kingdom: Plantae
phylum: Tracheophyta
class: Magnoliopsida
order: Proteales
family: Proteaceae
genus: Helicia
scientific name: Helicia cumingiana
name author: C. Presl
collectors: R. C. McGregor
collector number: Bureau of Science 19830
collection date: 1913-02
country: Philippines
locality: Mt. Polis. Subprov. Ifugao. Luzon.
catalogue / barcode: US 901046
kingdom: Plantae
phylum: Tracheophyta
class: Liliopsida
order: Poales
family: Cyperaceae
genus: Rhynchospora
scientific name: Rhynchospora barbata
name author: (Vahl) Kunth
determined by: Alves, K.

________________________________________

• **Description of the task**:
Relabel the items above by changing every "name author" to "authorship". Leave everything else as it is.

• **Full response**:
kingdom: Plantae
phylum: Tracheophyta
class: Magnoliopsida
order: Proteales
family: Proteaceae
genus: Helicia
scientific name: Helicia cumingiana
authorship: C. Presl
collectors: R. C. McGregor
collector number: Bureau of Science 19830
collection date: 1913-02
country: Philippines
locality: Mt. Polis. Subprov. Ifugao. Luzon.
catalogue / barcode: US 901046
kingdom: Plantae
phylum: Tracheophyta
class: Liliopsida
order: Poales
family: Cyperaceae
genus: Rhynchospora
scientific name: Rhynchospora barbata
authorship: (Vahl) Kunth
determined by: Alves, K.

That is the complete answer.